DOCUMENT SEGMENT:
— Start —

# My Beautiful White Stallion is Dead



## Susan Crumrine (Oct 5, 2009)

Well, KRA Stetson is dead. I gave this beautiful stallion to my grown daughter and she gelded him and he was her best friend, and an escape from two small babies.

Now he is dead, at age 4. I am so heartbroken, it was me that rescued him as a two year old, still not even halter broke. I trained him, bred him to my two mares (thank God) and made a gift to my daughter of this most gentle and noble beasts, and now he is dead.

It hurts me so bad I cannot bear it. When will it get better?


----------



## Icrazyaboutu (Jul 17, 2009)

Omygoodness! I'm so sorry! Why did he die?


----------



## Luv 2 Trail (Jun 11, 2009)

I am so sorry to hear that -- what happened???? I know you are heartbroken - will keep you in my thoughts and Prayers. Sending hugs and wishing you sunshine to warm your heart!


----------



## xLaurenOscarx (Aug 11, 2009)

OMG 4! Im So Sorry! What Happend?


----------



## Susan Crumrine (Oct 5, 2009)

*Stetson*

They have had an outbreak of EEE in NC, where they live, he had his last shot before I brought him to her at Thanksgiving, when we gelded, got his coggins and health certificate.

But they say he still caught EEE. In less than 24 hours, this 1200 power horse was dead. I can't stand this is killing me.

Not only do I have to mourn him, but my daughter is heartbroken and wracked with guilt, for not vac. him in the spring. So I have a broken child and a dead horse..


----------



## PonderosaMiniatures (Oct 2, 2009)

Oh, Im so sorry, for your loss......its hard to loose an animal, I know for being so young others have asked, what happened...thats awful....(((HUGS))))

— End —

BRIEF A:
List each username that posts in the forum thread about the dead white stallion, once each, in the order it first appears.
BRIEF B:
Pick up the forum thread about the dead white stallion after its final reply and carry it forward.

PROVIDED DATA:
— Start —

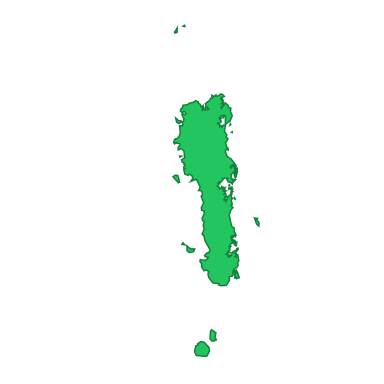 outline of Simeulue, Aceh, Indonesia, rotated 46°
{"feature_id": "22746128B32199422560180", "entity_name": "Simeulue", "entity_type": "district", "adm_level": 2, "iso_a3": "IDN", "parent_name": "Indonesia", "parent_adm1": "Aceh", "projection": "natural_earth1", "projection_center": [96.15, 2.538], "detail": "fine", "context": "isolated", "style": "filled", "palette": "green", "viewbox_px": 384, "rotation_deg": 46, "n_neighbors": 0, "source": "geoboundaries", "source_scale": "gbopen_adm2", "svg_char_len": 6178}
<svg xmlns="http://www.w3.org/2000/svg" viewBox="0 0 384 384"><g transform="rotate(46 192 192)"><path d="M145.7,102.3L142.7,102.3L141.5,103.3L140.9,106.9L139.6,108.1L138.8,107.4L138.6,112.3L137.5,113.6L138.3,115.5L137.7,121.0L142.2,123.0L142.3,122.2L144.0,122.4L142.8,125.0L141.9,124.9L142.3,126.0L141.1,124.7L140.5,127.9L139.2,126.9L139.5,126.0L137.0,126.5L134.8,125.1L132.7,125.7L131.4,124.8L128.6,126.2L128.6,128.4L126.1,132.6L126.2,134.4L123.3,138.3L124.9,140.5L124.5,142.1L125.6,144.1L127.6,144.2L129.0,141.4L131.5,141.9L131.3,143.6L129.3,144.1L129.2,145.5L133.4,146.9L134.8,148.1L135.2,150.9L137.4,151.6L137.8,152.9L135.7,155.0L141.1,159.1L142.6,161.7L143.5,165.2L142.3,166.7L142.3,168.7L143.8,170.9L145.4,171.1L145.4,168.8L146.5,169.1L148.4,167.3L149.9,167.7L150.3,171.1L152.2,172.7L153.5,169.4L156.9,169.3L162.3,173.4L161.6,177.1L163.5,178.3L165.3,177.2L165.9,178.5L168.0,178.1L168.1,180.3L169.7,181.8L170.6,180.9L170.6,182.6L174.3,184.7L177.4,183.2L177.3,181.6L180.3,180.7L182.8,182.0L183.5,185.7L185.8,180.0L194.1,182.6L195.6,186.2L196.9,184.8L199.2,184.8L201.3,186.5L201.4,188.4L207.9,191.2L209.7,196.1L211.8,197.7L213.9,196.6L216.0,198.0L217.9,203.0L220.2,204.3L221.5,203.4L223.9,207.3L227.0,208.7L229.4,214.1L231.6,213.8L236.1,216.5L246.2,219.2L247.5,222.5L246.3,223.3L246.3,227.0L247.5,227.5L250.2,225.7L250.7,226.4L250.4,230.1L246.4,233.0L247.3,234.4L250.4,235.0L252.5,237.1L257.0,238.1L258.3,235.7L260.9,235.4L262.0,237.4L264.8,239.2L271.8,240.2L276.6,236.4L277.3,237.4L279.4,236.4L283.0,232.1L281.6,226.4L278.7,224.0L280.6,221.3L278.3,218.5L279.1,218.0L278.4,216.7L276.6,217.5L277.7,216.1L276.4,215.2L277.5,212.4L276.8,209.8L274.4,208.2L274.1,206.2L268.9,202.7L268.4,203.7L269.4,205.5L268.4,206.0L267.6,203.6L266.2,203.7L266.8,203.1L266.0,203.1L265.3,198.4L264.3,197.9L263.8,199.2L264.9,199.6L263.3,203.7L264.2,205.4L263.4,206.4L265.0,207.6L264.9,209.8L263.6,211.1L262.8,210.5L263.8,208.7L260.3,210.8L260.2,208.3L260.9,208.7L262.0,206.6L260.0,207.3L260.0,205.0L257.3,203.4L258.3,203.1L257.6,202.5L258.1,201.8L256.5,201.3L256.3,198.5L257.7,197.9L255.9,196.0L255.1,196.2L255.9,197.3L254.7,197.4L253.7,196.1L254.0,195.7L252.5,196.3L251.5,195.2L252.6,195.0L251.5,193.8L252.4,193.8L252.5,191.0L253.5,190.2L249.6,189.0L247.2,186.7L245.3,187.4L242.5,186.3L234.3,181.1L231.8,176.1L231.7,173.4L228.4,173.2L229.0,171.7L225.0,169.3L224.7,167.1L223.8,167.6L220.9,165.7L221.5,165.1L220.1,163.8L220.1,162.3L218.7,162.8L218.4,160.8L217.7,160.8L218.4,161.6L218.2,162.3L216.7,161.4L216.5,159.7L215.7,160.3L216.5,162.2L218.1,162.5L220.7,166.1L220.2,169.0L222.2,173.9L221.1,173.1L220.4,174.7L219.5,174.2L219.2,170.7L218.5,171.4L218.5,170.0L217.2,169.2L216.0,170.1L216.4,169.1L214.8,168.4L214.9,166.9L212.7,169.6L213.6,167.1L212.4,166.5L212.7,165.4L211.5,167.3L211.5,165.6L211.1,166.3L210.7,165.4L210.6,168.0L210.2,166.7L208.7,166.8L209.5,167.8L208.8,170.1L207.4,169.1L206.3,170.0L207.0,168.5L205.7,169.8L205.2,169.5L204.8,166.4L204.0,167.1L203.6,165.9L205.2,166.0L204.2,164.6L205.0,163.9L204.6,161.0L202.6,160.3L204.3,160.8L205.0,158.3L207.8,156.4L206.5,157.9L209.9,159.0L212.0,157.4L214.3,157.5L213.6,156.3L212.5,157.0L213.4,155.3L212.5,154.7L213.5,154.1L213.3,152.0L209.7,154.7L206.6,151.6L206.5,148.1L210.4,150.4L210.0,148.8L209.2,148.9L209.0,148.5L210.4,148.6L210.4,147.8L208.5,148.4L208.7,147.3L207.9,147.7L207.7,146.3L207.3,146.6L202.3,143.5L201.5,144.6L201.9,147.5L200.9,147.5L200.3,145.7L201.2,142.4L204.6,143.3L203.8,142.0L195.3,140.9L190.8,142.0L185.9,139.8L184.6,136.0L180.1,134.0L178.8,129.1L176.4,129.3L175.1,127.3L170.7,126.5L167.4,121.7L165.7,123.0L166.1,125.5L164.6,124.9L164.3,126.6L163.2,125.3L160.6,126.1L160.5,125.0L161.7,124.7L161.6,121.9L159.3,121.4L159.3,119.7L158.3,120.5L158.8,121.3L157.5,120.9L158.4,119.8L157.3,118.6L158.7,117.2L160.7,118.4L158.7,116.0L159.5,115.5L160.1,116.4L160.8,115.4L166.6,121.2L166.9,116.6L167.7,116.2L165.1,110.0L160.8,108.4L158.7,105.8L156.7,106.9L155.1,105.9L151.2,106.1L152.2,112.7L151.0,111.8L151.8,110.7L150.0,108.2L149.0,109.3L149.5,107.0L148.1,107.3L148.0,105.9L146.0,105.6L146.4,106.5L145.6,106.1L145.1,107.5L145.3,106.1L144.5,106.2L144.3,105.5L145.8,105.4L144.9,105.0L145.7,102.3ZM315.9,287.8L308.5,287.6L305.7,289.8L305.1,293.4L306.2,293.8L305.4,296.4L308.7,301.1L312.6,302.4L319.8,296.4L320.3,294.6L318.5,290.0L315.9,287.8ZM312.6,276.5L309.9,272.6L304.7,273.6L304.9,275.3L310.2,281.1L313.2,281.1L314.5,279.6L315.3,277.1L312.6,276.5ZM176.3,194.0L170.3,190.7L168.2,192.5L167.8,195.1L175.9,195.4L176.3,194.0ZM233.8,235.9L236.1,232.3L234.8,229.6L232.0,232.5L227.3,233.1L230.8,236.4L233.8,235.9ZM286.5,217.5L281.1,215.0L281.2,216.9L279.2,218.0L280.5,217.6L281.2,218.8L280.5,219.4L281.8,219.1L283.0,220.4L282.9,219.6L283.6,219.3L283.4,220.4L285.2,220.3L286.5,217.5ZM260.9,165.2L256.9,164.5L256.6,163.2L254.0,165.1L259.9,167.8L262.9,167.6L260.9,165.2ZM133.8,153.8L134.1,150.8L133.2,150.4L131.6,152.1L127.5,152.3L131.1,154.6L133.8,153.8ZM259.8,195.1L259.1,194.5L258.4,195.8L256.9,194.8L256.1,196.0L259.7,198.1L260.5,197.0L261.6,198.4L260.9,196.6L259.3,197.3L259.0,195.8L259.8,195.1ZM65.9,93.8L66.8,91.8L63.7,88.7L65.0,93.7L65.9,93.8ZM225.1,233.9L222.2,233.8L222.7,235.6L225.1,233.9ZM209.6,145.8L206.3,143.0L205.5,144.9L205.1,144.5L204.9,144.7L205.4,145.2L206.7,144.6L209.6,147.1L209.6,145.8ZM66.5,83.2L68.0,82.3L68.1,82.0L66.8,81.6L66.5,83.2ZM139.1,125.0L137.4,123.9L137.5,125.4L139.1,125.0ZM280.3,215.5L278.8,214.5L278.4,215.3L279.6,216.1L280.3,215.5ZM226.3,166.2L227.8,165.7L225.8,165.5L226.3,166.2ZM216.3,162.1L214.6,162.1L214.3,162.3L215.5,163.5L216.3,162.1ZM157.5,175.9L158.5,176.5L159.0,174.7L157.5,175.9ZM136.9,111.3L137.2,110.2L136.2,110.4L136.9,111.3ZM187.0,136.7L186.0,136.0L186.2,136.9L187.0,136.7ZM140.9,123.3L139.5,122.8L140.9,123.8L140.9,123.3ZM211.0,148.9L210.8,149.7L211.7,150.4L211.6,149.5L211.0,148.9ZM212.7,160.7L213.4,160.6L212.8,160.0L212.7,160.7ZM176.5,122.0L177.2,121.7L176.8,121.2L176.5,122.0ZM205.0,144.5L204.4,143.9L203.9,143.8L205.0,144.5ZM253.7,194.0L252.8,192.9L252.5,193.4L253.7,194.0ZM170.2,118.1L170.3,117.1L169.7,117.1L170.2,118.1ZM254.0,191.5L253.1,192.0L254.2,191.7L254.0,191.5ZM254.1,196.1L254.2,195.4L253.7,196.1L254.1,196.1Z" fill="#22c55e" stroke="#15803d" stroke-width="1.5"/></g></svg>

— End —

EXERCISE RESULT A:
Susan Crumrine
Icrazyaboutu
Luv 2 Trail
xLaurenOscarx
PonderosaMiniatures

EXERCISE RESULT B:
----------



## Susan Crumrine (Oct 5, 2009)

LThank you all. God must be having a good ride up in heaven tonight. On my big beautiful white stallion.

May he greet me on the rainbow bridge.


----------



## roro (Aug 14, 2009)

I am truly sorry for your loss. I know how heart-ripping it can be to have a horse taken away so suddenly. When my first horse passed, he shattered his leg in the night and had to be put down in the morning. I almost went into shock, he was just not meant to die when he did. I will never, ever forget sitting by him after he died stroking his face and the immense feeling of being surrounded by a deep black. This happened this spring, and I still think about him often. The first week or two was absolutely excruciating for me, I didn't want to be around anyone and I broke down crying non-stop, just by thinking about him. A few weeks later I rode another horse with one of his saddle pads and I was tearing up for more than half the ride. The pain of his loss will never leave me, but now I can think back clearly to the good times we had and how he saved my life from self-harm when nobody would support me instead of his unfortunate death. Even as I write this, I am starting to tear up. I guess that losing a very close horse is extremely painful, and I feel like a part of me left with him and I will never get it back. I'm sorry if I sound more depressing than helpful, I am just sharing my experience.


----------



## ChingazMyBoy (Apr 16, 2009)

Awww, I am so sorry for your loss. I hope that you and your daughter will find a horse just as wonderful, I understand no horse will ever be the same and can never replace your wonderful horse but you will find a horse that will fill that place in your heart and will be as loved by you as he was.

I guess this is a bit like what roro said in a way, think of the good times you had with him and the funny and just plain stupid but worth it times. 



> But my daughter is heartbroken and wracked with guilt, for not vac. him in the spring.


Tell your daughter that it wasn't her fault, these things happen. No one is to blame.

I hope you, your family and your daughter will be smiling again soon. You are all in my heart.


----------



## Susan Crumrine (Oct 5, 2009)

Thank you all. We were both up most of the night. She is in NC and I am in OH, we can't even hug.

Stetson was one of a kind. We could let him cover mares, take him out with those same mares, and let the children ride them, he never said a word. So gentle, so beautiful. I am glad I have his babies here, at least.


----------



## dee (Jul 30, 2009)

Susan Crumrine said:


> It hurts me so bad I cannot bear it. When will it get better?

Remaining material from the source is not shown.